Jan Hommen moves fast. Days after the chief executive of ING Groep NV struck a deal to sell his company's U.S. online bank to Capital One Financial Corp. for $9 billion, the Amsterdam-based behemoth on June 20 confirmed that it may sell its car-leasing business, estimated to be worth up to €4 billion ($5.7 billion).
Although the car unit was not on the list of targeted asset sales, ING underscored that it is constantly reviewing its portfolio as the Netherlands' largest financial services provider, currently operating in more than 40 countries, reinvents itself as a predominantly European lender.
The task, largely forced by European Commission demands, appears to be in capable hands with the 68-year-old Hommen. He has led ING to a fourfold increase in net profit in 2010, his first full year as CEO, to €3.89 billion. In the first quarter of 2011, ING posted a higher-than-expected 12% jump in net income to €1.38 billion and achieved a 10% Tier 1 capital ratio.
"Hommen has a clear vision about what he wants to accomplish and how to get there,'" says Lemer Salah, an analyst with SNS Securities NV in Amsterdam who recommends buying ING shares. "That is the major strength of ING, compared with its regional peers."
ING has gotten higher-than-expected returns on its first few asset sales since European Union regulators ordered the Dutch lender to trim its balance sheet by 45% in return for state aid approval.
The Capital One deal came after a competitive auction that attracted General Electric Co., CIT Group Inc., Citigroup Inc. and Ally Financial Inc. The disposals, with the bulk of them yet to come, are part of a streamlining plan outlined by Hommen shortly after he became CEO. EU regulators forced Hommen to sell off much more than originally planned.
A daunting task under normal economic circumstances is even more so amid growing concerns that a Greek debt default could cause the European -- perhaps even the global -- financial sector to implode. "The banking system in Europe remains very fragile," says Nicolas Véron, a senior fellow at Bruegel, a Brussels-based think tank.
The crisis hit especially hard in the Netherlands, where ING, ABN Amro Bank NV, SNS Reaal NV and insurer Aegon NV all received government bailouts. In fact, relative to its European peers, the Dutch financial system received among the greatest levels of government support, relative to its GDP. That's partly because the financial sector represented a large share of the economy before the crisis, Standard & Poor's points out.

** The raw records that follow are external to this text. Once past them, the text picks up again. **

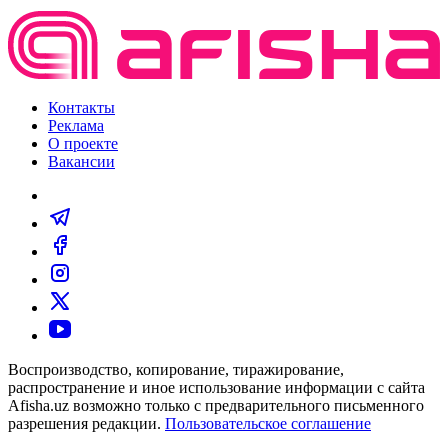
Контакты
Реклама
О проекте
Вакансии
Воспроизводство, копирование, тиражирование,
распространение и иное использование информации с сайта
Afisha.uz возможно только с предварительного письменного
разрешения редакции.
Пользовательское соглашение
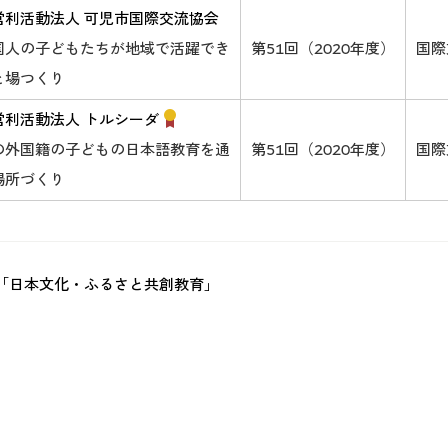
営利活動法人 可児市国際交流協会
国人の子どもたちが地域で活躍でき
第51回（2020年度）
国際
と場つくり
営利活動法人 トルシーダ
の外国籍の子どもの日本語教育を通
第51回（2020年度）
国際
場所づくり
「日本文化・ふるさと共創教育」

Three of the country's four largest lenders (including ING) were forced to regroup and restructure.
In November 2008 ING became the second Dutch lender to get state support when it issued €10 billion in core Tier 1 securities to the government. Five months later, Hommen took the reins at ING, which had also just slashed 7,000 jobs and posted a fourth-quarter loss of €3.3 billion.

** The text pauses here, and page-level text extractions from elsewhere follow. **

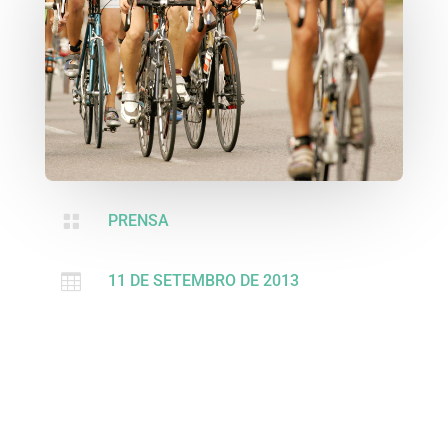

PRENSA

11 DE SETEMBRO DE 2013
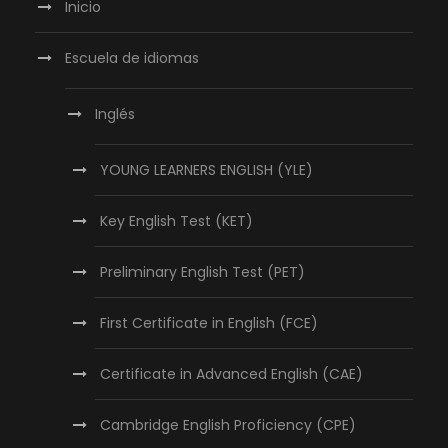
Inicio
Escuela de idiomas
Inglés
YOUNG LEARNERS ENGLISH (YLE)
Key English Test (KET)
Preliminary English Test (PET)
First Certificate in English (FCE)
Certificate in Advanced English (CAE)
Cambridge English Proficiency (CPE)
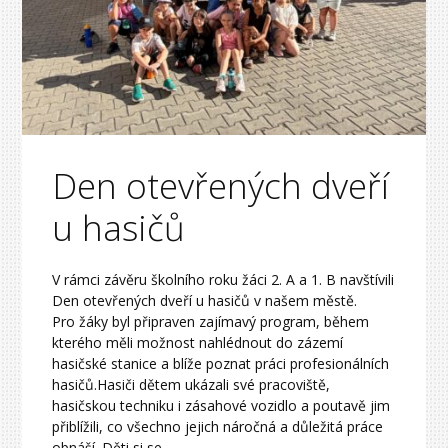
Den otevřených dveří
u hasičů
V rámci závěru školního roku žáci 2. A a 1. B navštívili
Den otevřených dveří u hasičů v našem městě.
Pro žáky byl připraven zajímavý program, během
kterého měli možnost nahlédnout do zázemí
hasičské stanice a blíže poznat práci profesionálních
hasičů.Hasiči dětem ukázali své pracoviště,
hasičskou techniku i zásahové vozidlo a poutavě jim
přiblížili, co všechno jejich náročná a důležitá práce
obnáší. Děti si se...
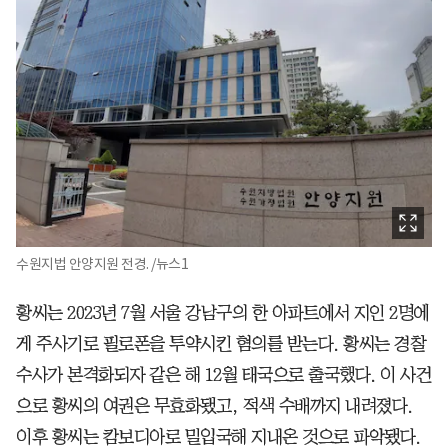
수원지법 안양지원 전경. /뉴스1
황씨는 2023년 7월 서울 강남구의 한 아파트에서 지인 2명에
게 주사기로 필로폰을 투약시킨 혐의를 받는다. 황씨는 경찰
수사가 본격화되자 같은 해 12월 태국으로 출국했다. 이 사건
으로 황씨의 여권은 무효화됐고, 적색 수배까지 내려졌다.
이후 황씨는 캄보디아로 밀입국해 지내온 것으로 파악됐다.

Hommen was seen as a logical choice to succeed Michel Tilmant, having served on ING's supervisory board since 2005. He would soon draw on lessons learned from turning Royal Philips Electronics NV from an unwieldy conglomerate into a more focused company during his eight-year stint as CFO.
He also made use of his experience dealing with the American banking system during more than two decades in the U.S. at aluminum company Alcoa Inc., where he also served as CFO. (Hommen joined Alcoa after it acquired Lips Aluminum, where he had been working as an accountant.)
At ING, Hommen has much work yet to do. In the short term, the lender has promised to repay the outstanding €3 billion in government aid by May. However, it remains locked in a legal battle with the European Commission, which in 2009 blocked its attempt to repay state aid early. A court ruling on the matter may come later this year.
The company has given itself until the end of 2013 to complete the separation of its banking and insurance businesses, with plans to launch two initial public offerings, one for the U.S. and the other for European and Asian operations.
"For ING the main challenge will be the IPOs of the insurance activities," says Dirk Peeters, a Brussels-based analyst with KBC Securities NV. At the start of this year, ING began to run its banking and insurance businesses as separate operations, the first step toward the eventual listings.
Especially in today's roiling financial markets, Hommen won't be rash, but he's moving, as they say, with all deliberate speed.